• _Task requirements_
Your response should be an exact transcription of the data, images excluded.
Records for the task section start
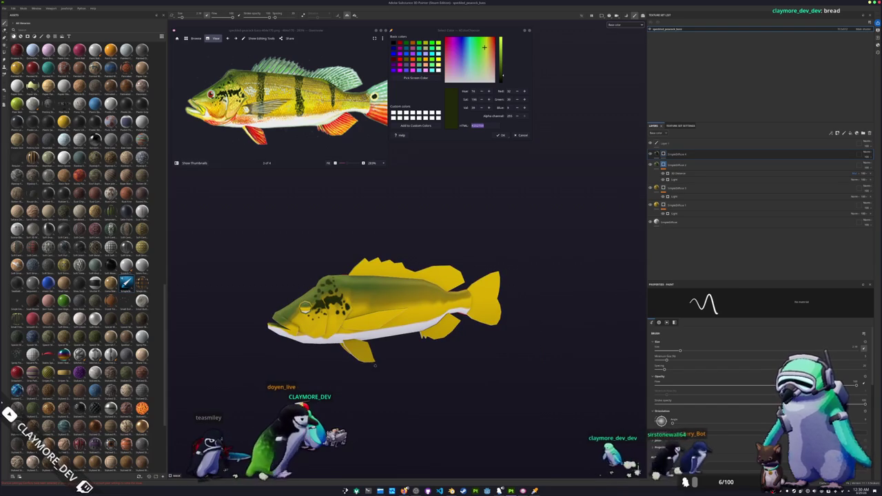
{"action": "scroll", "coordinate": [375, 366], "scroll_direction": "up", "scroll_amount": 1}
{"action": "scroll", "coordinate": [375, 366], "scroll_direction": "up", "scroll_amount": 2}
{"action": "scroll", "coordinate": [374, 366], "scroll_direction": "up", "scroll_amount": 2}
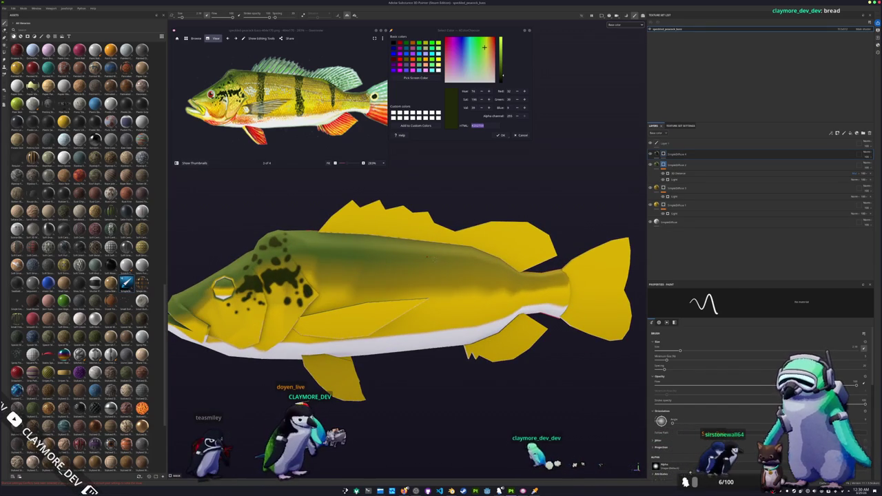
{"action": "left_click_drag", "start_coordinate": [406, 259], "coordinate": [424, 273], "text": "alt"}
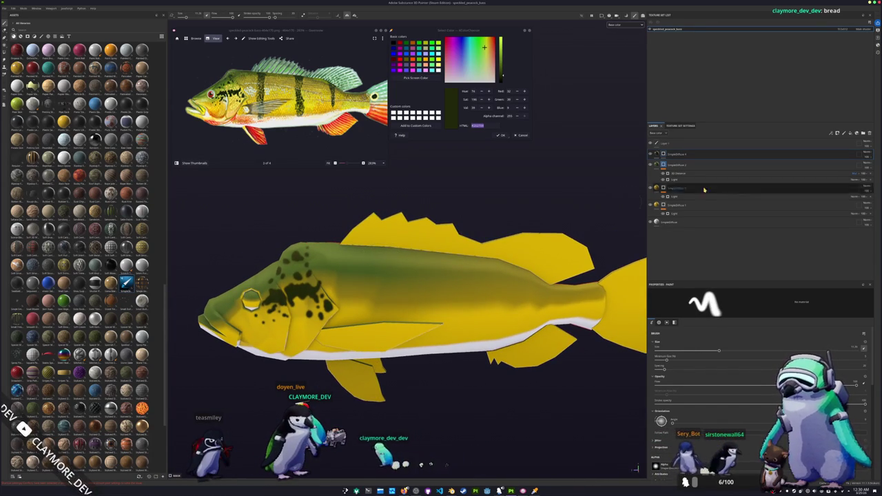
{"action": "left_click", "coordinate": [373, 242]}
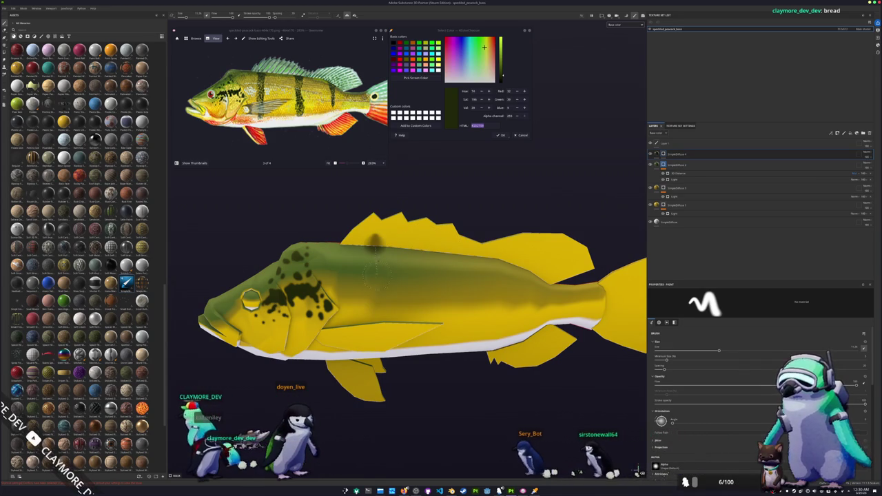
Step: Paint a dark vertical stripe down the body just behind the head
{"action": "left_click", "coordinate": [375, 296], "text": "shift"}
{"action": "mouse_move", "coordinate": [376, 296]}
{"action": "left_mouse_down", "text": "alt"}
{"action": "mouse_move", "coordinate": [400, 290]}
{"action": "mouse_move", "coordinate": [374, 362]}
{"action": "mouse_move", "coordinate": [439, 377]}
{"action": "mouse_move", "coordinate": [393, 365]}
{"action": "mouse_move", "coordinate": [298, 398]}
{"action": "mouse_move", "coordinate": [375, 310]}
{"action": "left_mouse_up", "text": "alt"}
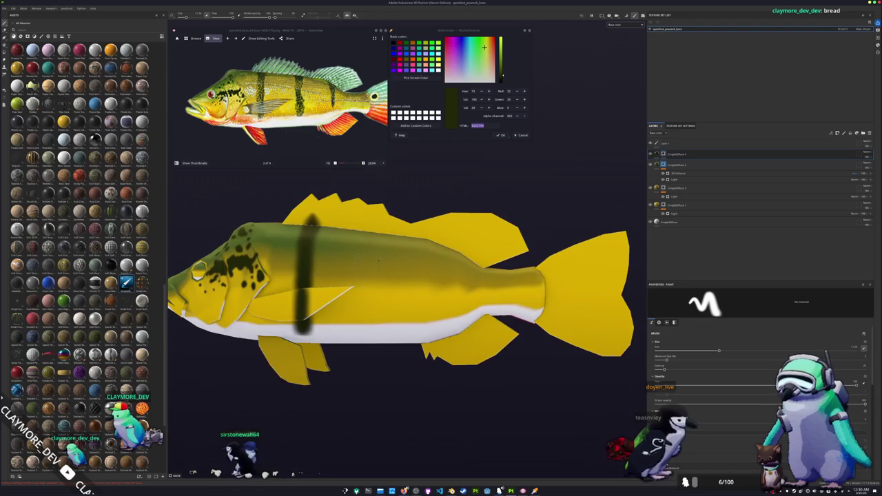
{"action": "left_click_drag", "start_coordinate": [374, 311], "coordinate": [387, 255], "text": "alt"}
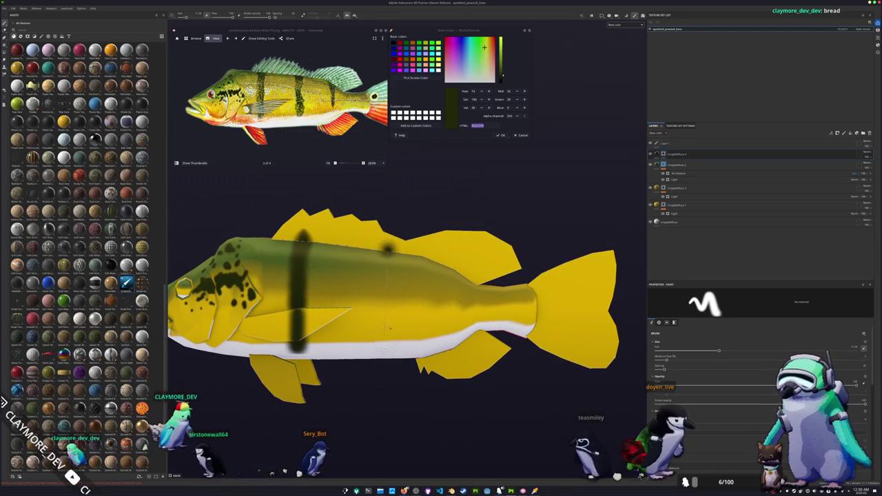
{"action": "middle_click_drag", "start_coordinate": [385, 343], "coordinate": [299, 343], "text": "alt"}
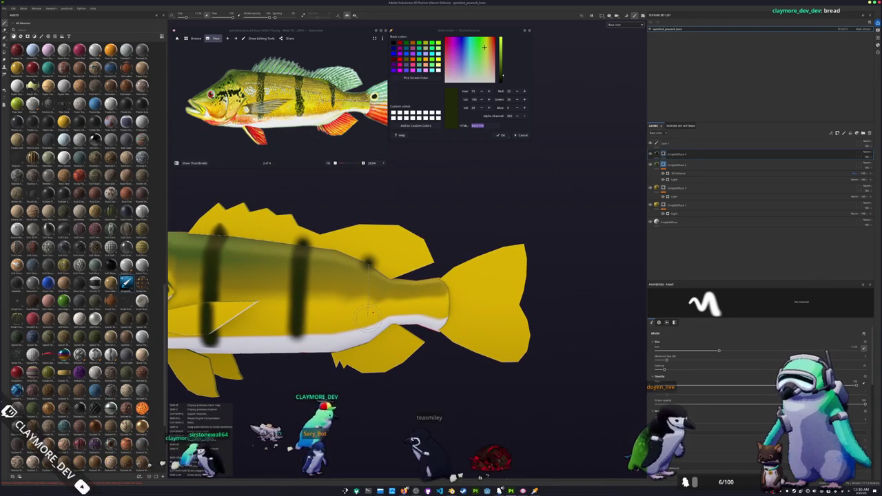
{"action": "right_click_drag", "start_coordinate": [366, 308], "coordinate": [340, 346], "text": "alt"}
Records for the task section end
• _Solution to the problem_
{"action": "scroll", "coordinate": [375, 366], "scroll_direction": "up", "scroll_amount": 1}
{"action": "scroll", "coordinate": [375, 366], "scroll_direction": "up", "scroll_amount": 2}
{"action": "scroll", "coordinate": [374, 366], "scroll_direction": "up", "scroll_amount": 2}
{"action": "left_click_drag", "start_coordinate": [406, 259], "coordinate": [424, 273], "text": "alt"}
{"action": "left_click", "coordinate": [373, 242]}
Step: Paint a dark vertical stripe down the body just behind the head
{"action": "left_click", "coordinate": [375, 296], "text": "shift"}
{"action": "mouse_move", "coordinate": [376, 296]}
{"action": "left_mouse_down", "text": "alt"}
{"action": "mouse_move", "coordinate": [400, 290]}
{"action": "mouse_move", "coordinate": [374, 362]}
{"action": "mouse_move", "coordinate": [439, 377]}
{"action": "mouse_move", "coordinate": [393, 365]}
{"action": "mouse_move", "coordinate": [298, 398]}
{"action": "mouse_move", "coordinate": [375, 310]}
{"action": "left_mouse_up", "text": "alt"}
{"action": "left_click_drag", "start_coordinate": [374, 311], "coordinate": [387, 255], "text": "alt"}
{"action": "middle_click_drag", "start_coordinate": [385, 343], "coordinate": [299, 343], "text": "alt"}
{"action": "right_click_drag", "start_coordinate": [366, 308], "coordinate": [340, 346], "text": "alt"}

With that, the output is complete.